Data for processing START

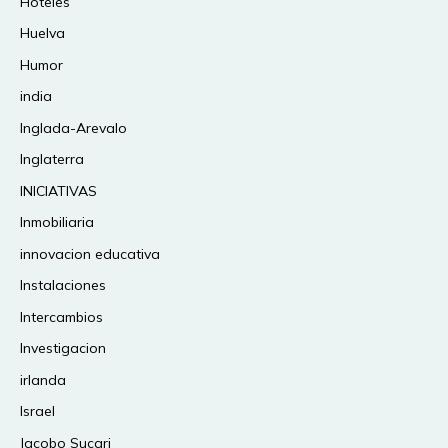
Hoteles
Huelva
Humor
india
Inglada-Arevalo
Inglaterra
INICIATIVAS
Inmobiliaria
innovacion educativa
Instalaciones
Intercambios
Investigacion
irlanda
Israel
Jacobo Sucari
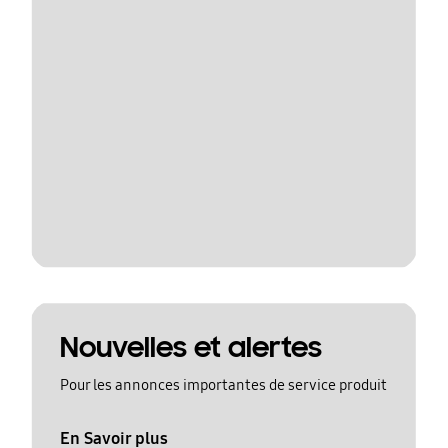
Nouvelles et alertes
Pour les annonces importantes de service produit
En Savoir plus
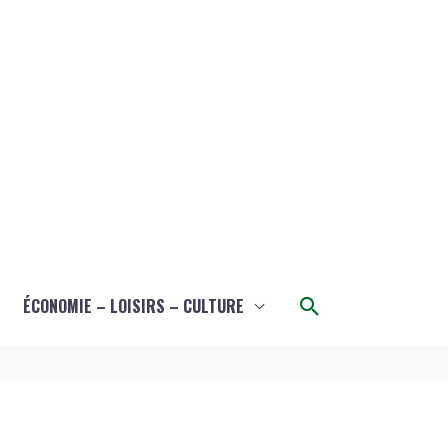
Rechercher
ÉCONOMIE – LOISIRS – CULTURE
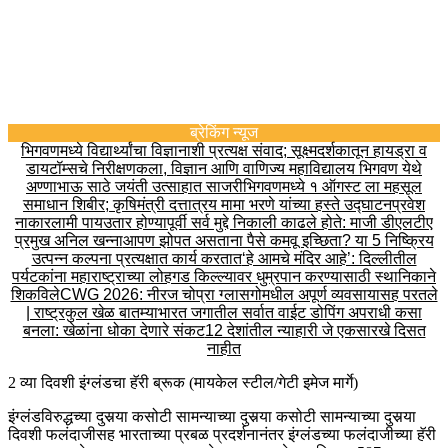
ब्रेकिंग न्यूज
भिगवणमध्ये विद्यार्थ्यांचा विज्ञानाशी प्रत्यक्ष संवाद; सूक्ष्मदर्शकातून हायड्रा व
डायटॉम्सचे निरीक्षण
कला, विज्ञान आणि वाणिज्य महाविद्यालय भिगवण येथे
अण्णाभाऊ साठे जयंती उत्साहात साजरी
भिगवणमध्ये १ ऑगस्ट ला महसूल
समाधान शिबीर; कृषिमंत्री दत्तात्रय मामा भरणे यांच्या हस्ते उद्घाटन
प्रवेश
नाकारला
मी पायउतार होण्यापूर्वी सर्व मुद्दे निकाली काढले होते: माजी डीएलटीए
प्रमुख अनिल खन्ना
आपण झोपत असताना पैसे कमवू इच्छिता? या 5 निष्क्रिय
उत्पन्न कल्पना प्रत्यक्षात कार्य करतात
‘हे आमचे मंदिर आहे’: दिल्लीतील
पर्यटकांना महाराष्ट्राच्या लोहगड किल्ल्यावर धुम्रपान करण्यासाठी स्थानिकाने
शिकविले
CWG 2026: नीरज चोप्रा ग्लासगोमधील अपूर्ण व्यवसायासह परतले
| राष्ट्रकुल खेळ बातम्या
भारत जगातील सर्वात वाईट डोपिंग अपराधी कसा
बनला: खेळांना धोका देणारे संकट
12 देशांतील न्याहारी जे एकसारखे दिसत
नाहीत
2 व्या दिवशी इंग्लंडचा हॅरी ब्रूक (मायकेल स्टील/गेटी इमेज मार्गे)
इंग्लंडविरुद्धच्या दुसर्‍या कसोटी सामन्याच्या दुसर्‍या कसोटी सामन्याच्या दुसर्‍या
दिवशी फलंदाजीसह भारताच्या प्रबळ प्रदर्शनानंतर इंग्लंडच्या फलंदाजीच्या हॅरी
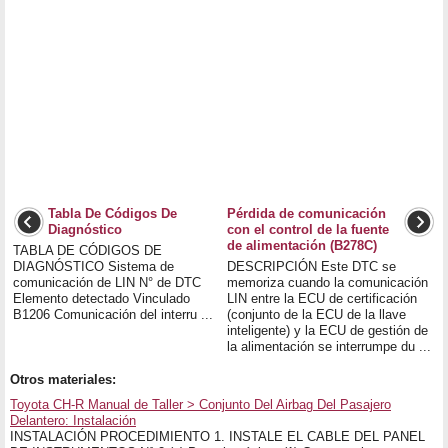
Tabla De Códigos De
Pérdida de comunicación
Diagnóstico
con el control de la fuente
de alimentación (B278C)
TABLA DE CÓDIGOS DE
DIAGNÓSTICO Sistema de
DESCRIPCIÓN Este DTC se
comunicación de LIN N° de DTC
memoriza cuando la comunicación
Elemento detectado Vinculado
LIN entre la ECU de certificación
B1206 Comunicación del interru ...
(conjunto de la ECU de la llave
inteligente) y la ECU de gestión de
la alimentación se interrumpe du ...
Otros materiales:
Toyota CH-R Manual de Taller > Conjunto Del Airbag Del Pasajero
Delantero: Instalación
INSTALACIÓN PROCEDIMIENTO 1. INSTALE EL CABLE DEL PANEL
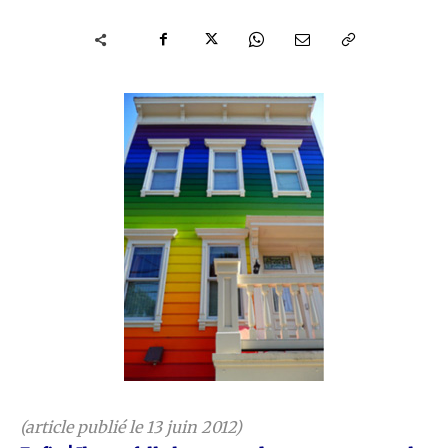
(article publié le 13 juin 2012)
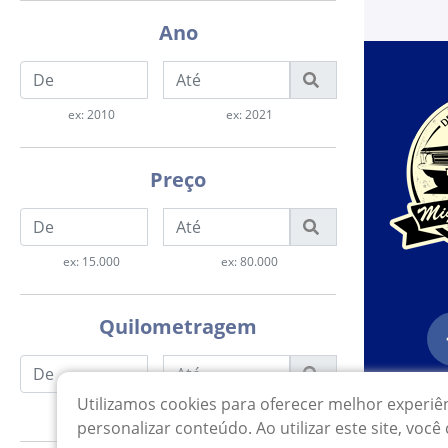
Ano
ex: 2010
ex: 2021
Preço
ex: 15.000
ex: 80.000
Quilometragem
Utilizamos cookies para oferecer melhor experiê
ex: 10.000
ex: 50.000
personalizar conteúdo. Ao utilizar este site, vo
© 2022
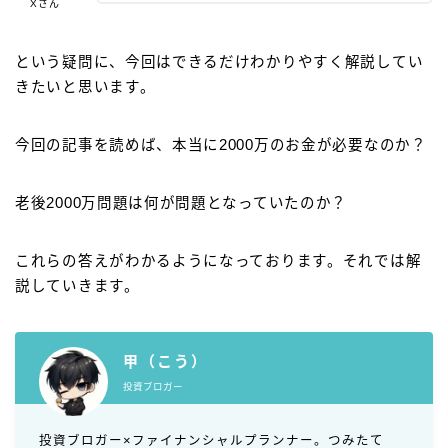
Xさん
という疑問に、今回はできるだけわかりやすく解説してい
きたいと思います。
今回の記事を読めば、本当に2000万のお金が必要なのか？
老後2000万問題は何が問題となっていたのか？
これらの答えがわかるようになっております。それでは解
説していきます。
甲（こう）
投資ブロガー
投資ブロガー×ファイナンシャルプランナー。つみたて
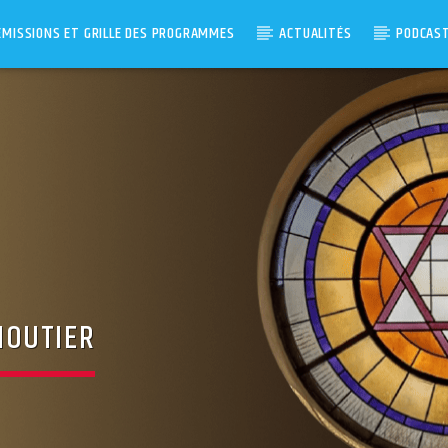
ÉMISSIONS ET GRILLE DES PROGRAMMES
ACTUALITÉS
PODCAS
MOUTIER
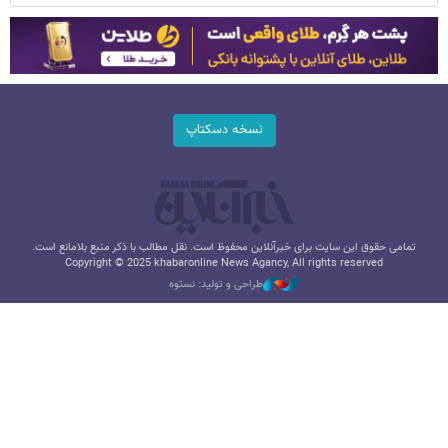
نسخه دسکتاپ
تمامی حقوق این سایت برای خبرآنلاین محفوظ است. نقل مطالب با ذکر منبع بلامانع است.
Copyright © 2025 khabaronline News Agancy, All rights reserved
طراحی و تولید: نستوه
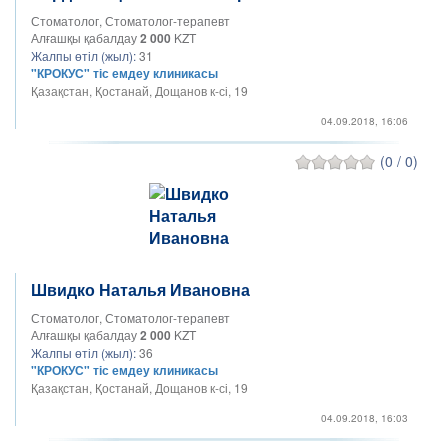
Стоматолог, Стоматолог-терапевт
Алғашқы қабалдау
2 000
KZT
Жалпы өтіл (жыл):
31
"КРОКУС" тіс емдеу клиникасы
Қазақстан, Қостанай, Дощанов к-сі, 19
04.09.2018, 16:06
(0 / 0)
Швидко Наталья Ивановна
Стоматолог, Стоматолог-терапевт
Алғашқы қабалдау
2 000
KZT
Жалпы өтіл (жыл):
36
"КРОКУС" тіс емдеу клиникасы
Қазақстан, Қостанай, Дощанов к-сі, 19
04.09.2018, 16:03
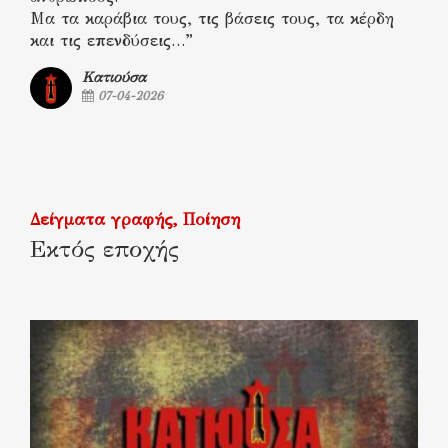
Μα τα καράβια τους, τις βάσεις τους, τα κέρδη
και τις επενδύσεις…”
Κατιούσα
07-04-2026
Δείγματα γραφής
Ποίηση
Εκτός εποχής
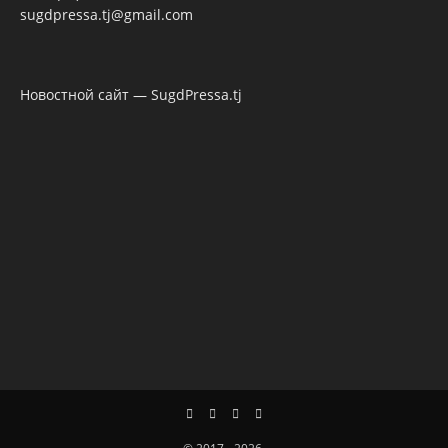
sugdpressa.tj@gmail.com
Новостной сайт — SugdPressa.tj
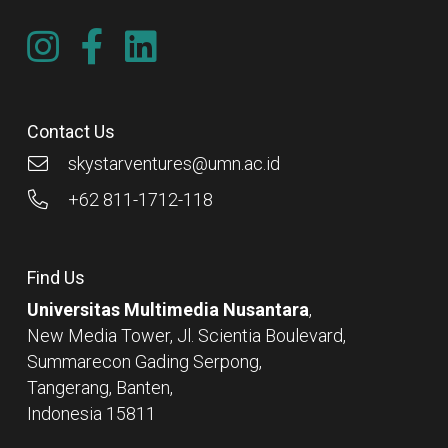
Contact Us
skystarventures@umn.ac.id
+62 811-1712-118
Find Us
Universitas Multimedia Nusantara
,
New Media Tower, Jl. Scientia Boulevard,
Summarecon Gading Serpong,
Tangerang, Banten,
Indonesia 15811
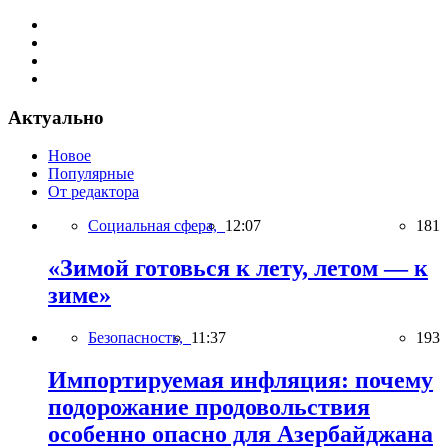
Актуально
Новое
Популярные
От редактора
Социальная сфера,
12:07
181
«Зимой готовься к лету, летом — к
зиме»
Безопасность,
11:37
193
Импортируемая инфляция: почему
подорожание продовольствия
особенно опасно для Азербайджана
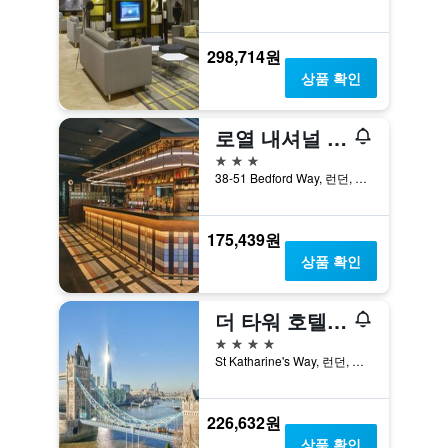
298,714원
상품 확인
로열 내셔널 호텔
3성급
38-51 Bedford Way, 런던, 영국
175,439원
상품 확인
더 타워 호텔, 바이 시슬
4성급
St Katharine's Way, 런던, 영국
226,632원
상품 확인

Data for processing END

The response should be the full material, repeated exactly, with images removed.

Hoteles
Huelva
Humor
india
Inglada-Arevalo
Inglaterra
INICIATIVAS
Inmobiliaria
innovacion educativa
Instalaciones
Intercambios
Investigacion
irlanda
Israel
Jacobo Sucari
Nouvelles et alertes
Pour les annonces importantes de service produit
En Savoir plus
Rechercher
ÉCONOMIE – LOISIRS – CULTURE
ब्रेकिंग न्यूज
भिगवणमध्ये विद्यार्थ्यांचा विज्ञानाशी प्रत्यक्ष संवाद; सूक्ष्मदर्शकातून हायड्रा व
डायटॉम्सचे निरीक्षण
कला, विज्ञान आणि वाणिज्य महाविद्यालय भिगवण येथे
अण्णाभाऊ साठे जयंती उत्साहात साजरी
भिगवणमध्ये १ ऑगस्ट ला महसूल
समाधान शिबीर; कृषिमंत्री दत्तात्रय मामा भरणे यांच्या हस्ते उद्घाटन
प्रवेश
नाकारला
मी पायउतार होण्यापूर्वी सर्व मुद्दे निकाली काढले होते: माजी डीएलटीए
प्रमुख अनिल खन्ना
आपण झोपत असताना पैसे कमवू इच्छिता? या 5 निष्क्रिय
उत्पन्न कल्पना प्रत्यक्षात कार्य करतात
‘हे आमचे मंदिर आहे’: दिल्लीतील
पर्यटकांना महाराष्ट्राच्या लोहगड किल्ल्यावर धुम्रपान करण्यासाठी स्थानिकाने
शिकविले
CWG 2026: नीरज चोप्रा ग्लासगोमधील अपूर्ण व्यवसायासह परतले
| राष्ट्रकुल खेळ बातम्या
भारत जगातील सर्वात वाईट डोपिंग अपराधी कसा
बनला: खेळांना धोका देणारे संकट
12 देशांतील न्याहारी जे एकसारखे दिसत
नाहीत
2 व्या दिवशी इंग्लंडचा हॅरी ब्रूक (मायकेल स्टील/गेटी इमेज मार्गे)
इंग्लंडविरुद्धच्या दुसर्‍या कसोटी सामन्याच्या दुसर्‍या कसोटी सामन्याच्या दुसर्‍या
दिवशी फलंदाजीसह भारताच्या प्रबळ प्रदर्शनानंतर इंग्लंडच्या फलंदाजीच्या हॅरी
Tabla De Códigos De
Pérdida de comunicación
Diagnóstico
con el control de la fuente
de alimentación (B278C)
TABLA DE CÓDIGOS DE
DIAGNÓSTICO Sistema de
DESCRIPCIÓN Este DTC se
comunicación de LIN N° de DTC
memoriza cuando la comunicación
Elemento detectado Vinculado
LIN entre la ECU de certificación
B1206 Comunicación del interru ...
(conjunto de la ECU de la llave
inteligente) y la ECU de gestión de
la alimentación se interrumpe du ...
Otros materiales:
Toyota CH-R Manual de Taller > Conjunto Del Airbag Del Pasajero
Delantero: Instalación
INSTALACIÓN PROCEDIMIENTO 1. INSTALE EL CABLE DEL PANEL
(article publié le 13 juin 2012)
Ano
ex: 2010
ex: 2021
Preço
ex: 15.000
ex: 80.000
Quilometragem
Utilizamos cookies para oferecer melhor experiê
ex: 10.000
ex: 50.000
personalizar conteúdo. Ao utilizar este site, vo
© 2022
Xさん
という疑問に、今回はできるだけわかりやすく解説してい
きたいと思います。
今回の記事を読めば、本当に2000万のお金が必要なのか？
老後2000万問題は何が問題となっていたのか？
これらの答えがわかるようになっております。それでは解
説していきます。
甲（こう）
投資ブロガー
投資ブロガー×ファイナンシャルプランナー。つみたて
ÉMISSIONS ET GRILLE DES PROGRAMMES
ACTUALITÉS
PODCAS
MOUTIER
نسخه دسکتاپ
تمامی حقوق این سایت برای خبرآنلاین محفوظ است. نقل مطالب با ذکر منبع بلامانع است.
Copyright © 2025 khabaronline News Agancy, All rights reserved
طراحی و تولید: نستوه
Стоматолог, Стоматолог-терапевт
Алғашқы қабалдау
2 000
KZT
Жалпы өтіл (жыл):
31
"КРОКУС" тіс емдеу клиникасы
Қазақстан, Қостанай, Дощанов к-сі, 19
04.09.2018, 16:06
(0 / 0)
Швидко Наталья Ивановна
Стоматолог, Стоматолог-терапевт
Алғашқы қабалдау
2 000
KZT
Жалпы өтіл (жыл):
36
"КРОКУС" тіс емдеу клиникасы
Қазақстан, Қостанай, Дощанов к-сі, 19
04.09.2018, 16:03
Μα τα καράβια τους, τις βάσεις τους, τα κέρδη
και τις επενδύσεις…”
Κατιούσα
07-04-2026
Δείγματα γραφής
Ποίηση
Εκτός εποχής
sugdpressa.tj@gmail.com
Новостной сайт — SugdPressa.tj
Contact Us
skystarventures@umn.ac.id
+62 811-1712-118
Find Us
Universitas Multimedia Nusantara
,
New Media Tower, Jl. Scientia Boulevard,
Summarecon Gading Serpong,
Tangerang, Banten,
Indonesia 15811
Актуально
Новое
Популярные
От редактора
Социальная сфера,
12:07
181
«Зимой готовься к лету, летом — к
зиме»
Безопасность,
11:37
193
Импортируемая инфляция: почему
подорожание продовольствия
особенно опасно для Азербайджана
298,714원
상품 확인
로열 내셔널 호텔
3성급
38-51 Bedford Way, 런던, 영국
175,439원
상품 확인
더 타워 호텔, 바이 시슬
4성급
St Katharine's Way, 런던, 영국
226,632원
상품 확인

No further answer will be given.